In the face of mounting statistics that the majority of Covid-19 patients who go on ventilators do not survive, this potential treatment is critical to St John’s arsenal of Covid-19 fighting weapons.

Long after the Covid-19 crisis is behind us, “the EBUS will also provide a superior and far less invasive diagnostic tool to spot and biopsy abnormal masses, enlarged lymph nodes and vessels,” according to Dr. Haven Malish, St. John’s Health newly recruited pulmonologist. Patients currently must go out of state to Idaho or Utah to have this procedure.

Dr. Malish is board-certified in sleep medicine and pulmonary disease. He completed his residency in internal medicine at the University of Southern California along with fellowships in pulmonary and critical care at the University of Southern California and in sleep medicine at the Mayo School of Graduate Medical Education.

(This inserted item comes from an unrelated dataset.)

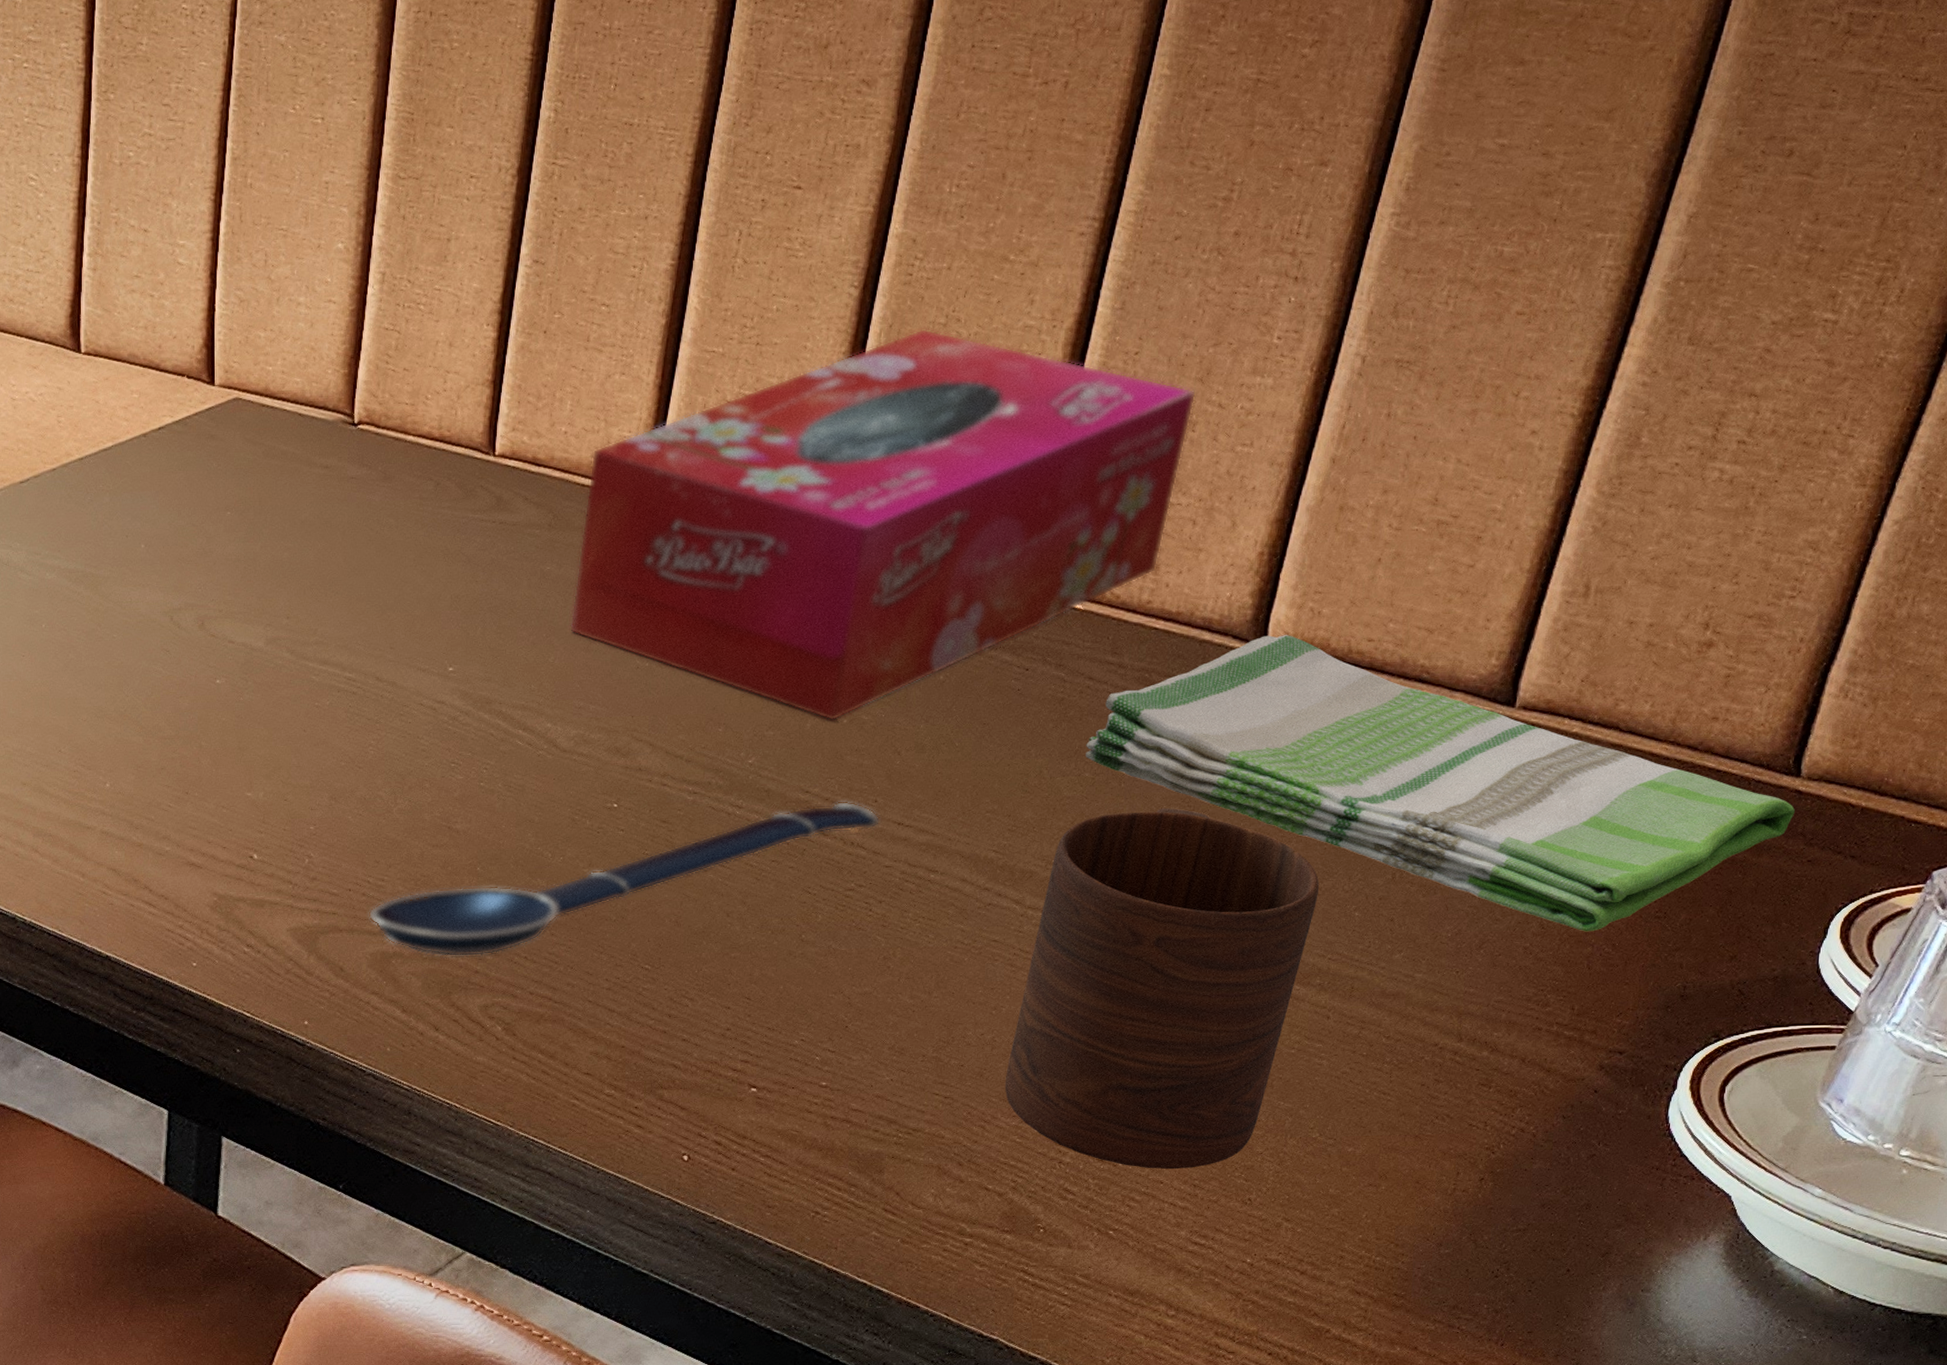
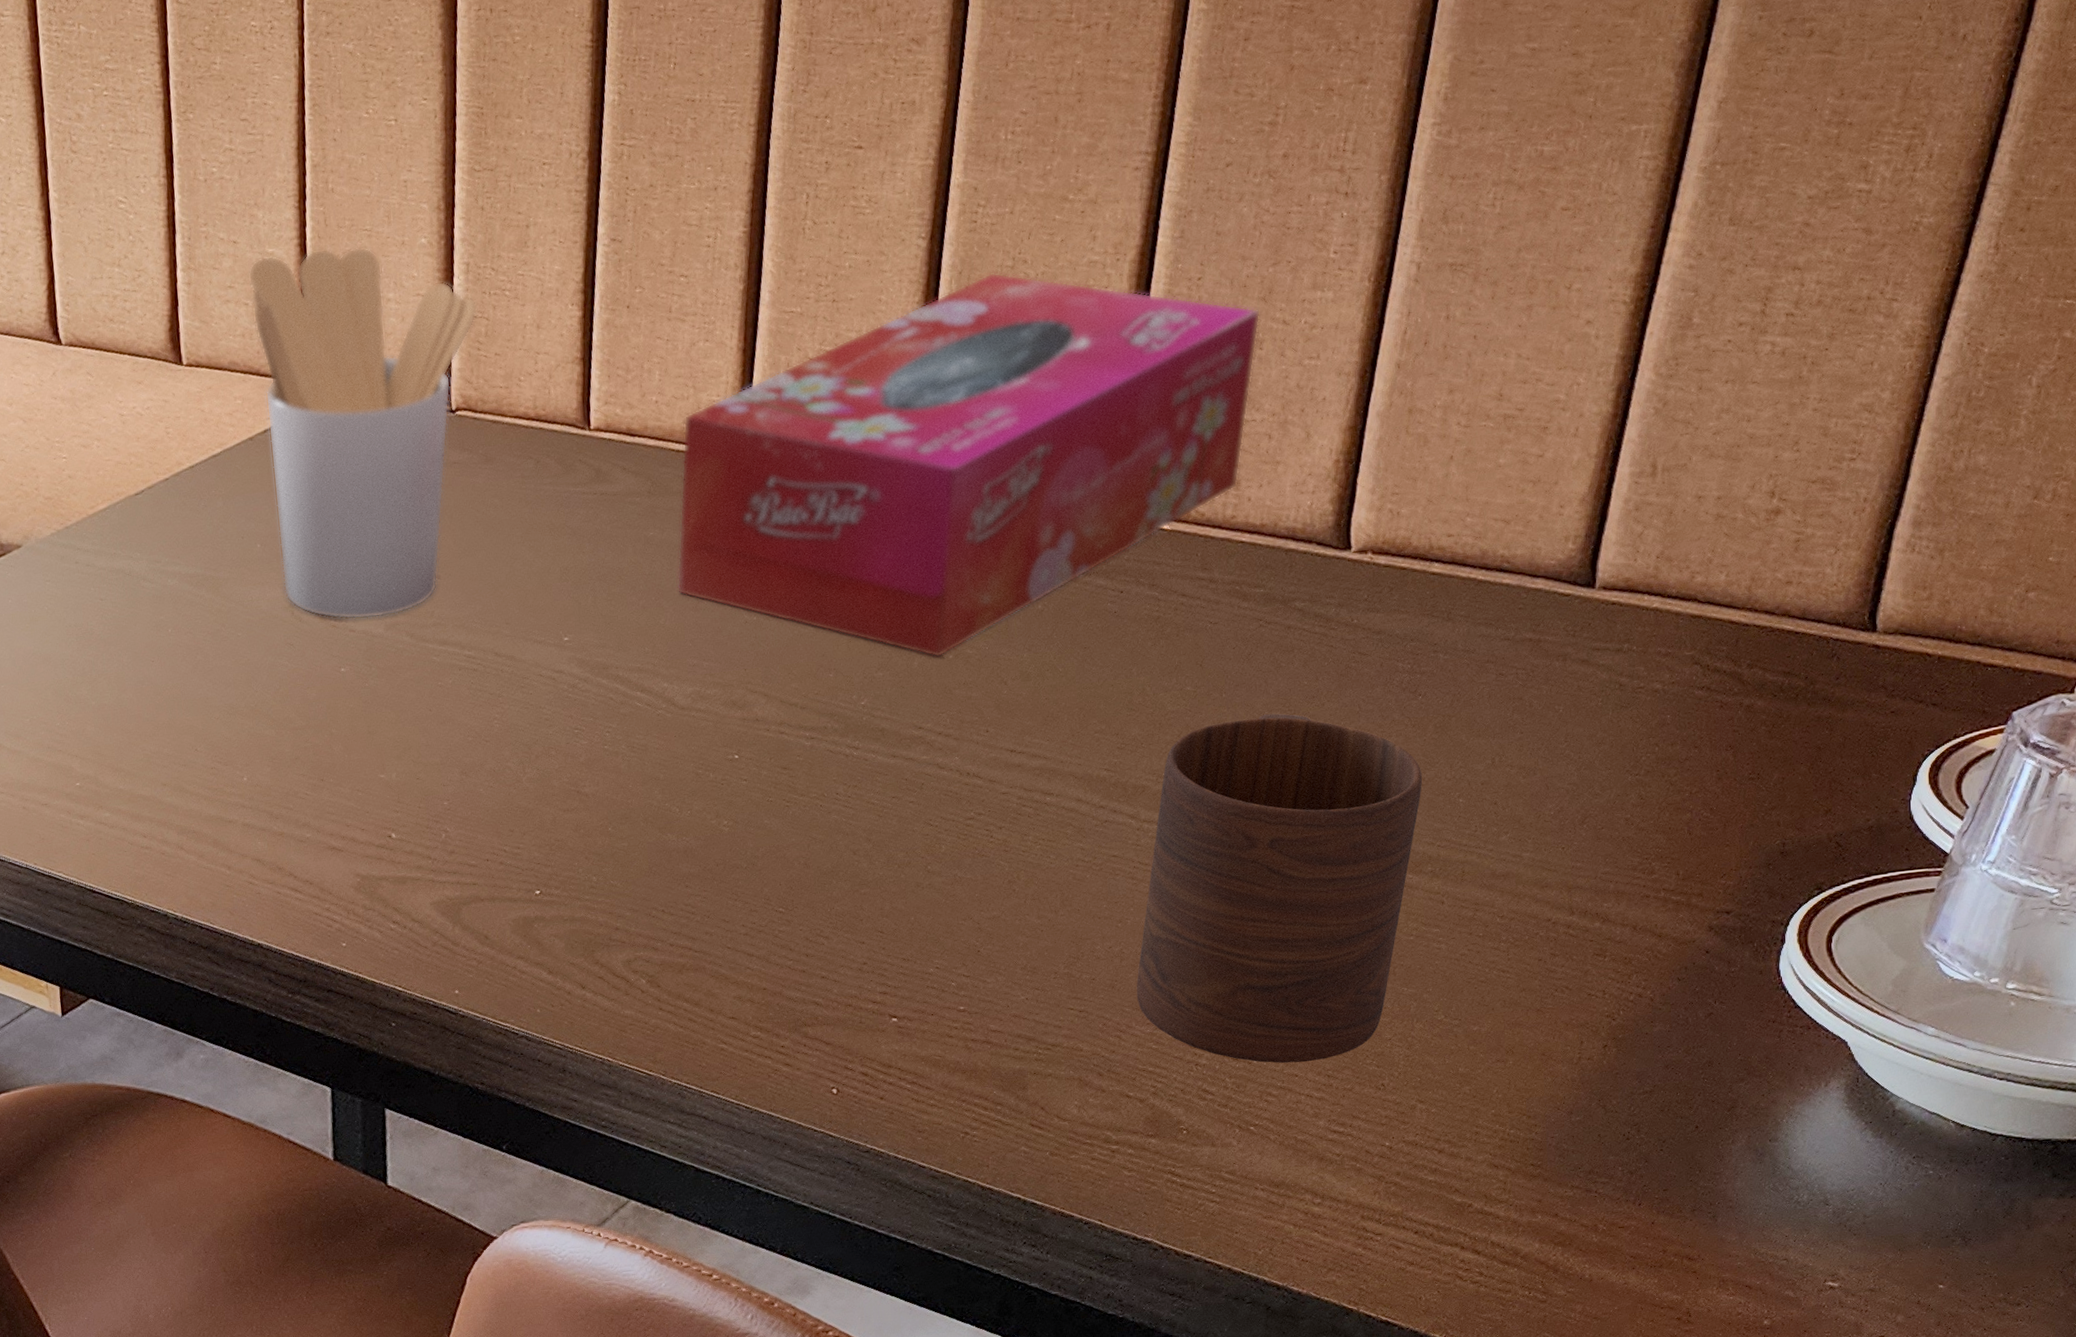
utensil holder: none [156,245,390,631] -> present [248,247,478,620]
spoon: present [368,801,881,958] -> none [507,733,994,917]
dish towel: present [1086,635,1795,932] -> none [1185,537,1874,799]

“Thanks to a quick vote of the St John’s Health Foundation Executive Committee Monday  morning, the equipment purchase, approximately $200,000, will be “fast tracked” in order to have it available for Covid-19 patients. Its long term application however, is part of St John’s Health goal of keeping our community closer to home for cancer diagnosis and treatment,” said hospital CEO Paul Beaupre.

“The Foundation continues to be so very grateful to our community for its response to this crisis. Their generosity is the reason we are able to act quickly to respond to the hospital’s urgent needs,” said Foundation President John Goettler.

An anonymous donor has stepped forward and offering a $50,000 challenge grant and has invited donors to pledge their financial support of the EBUS machine.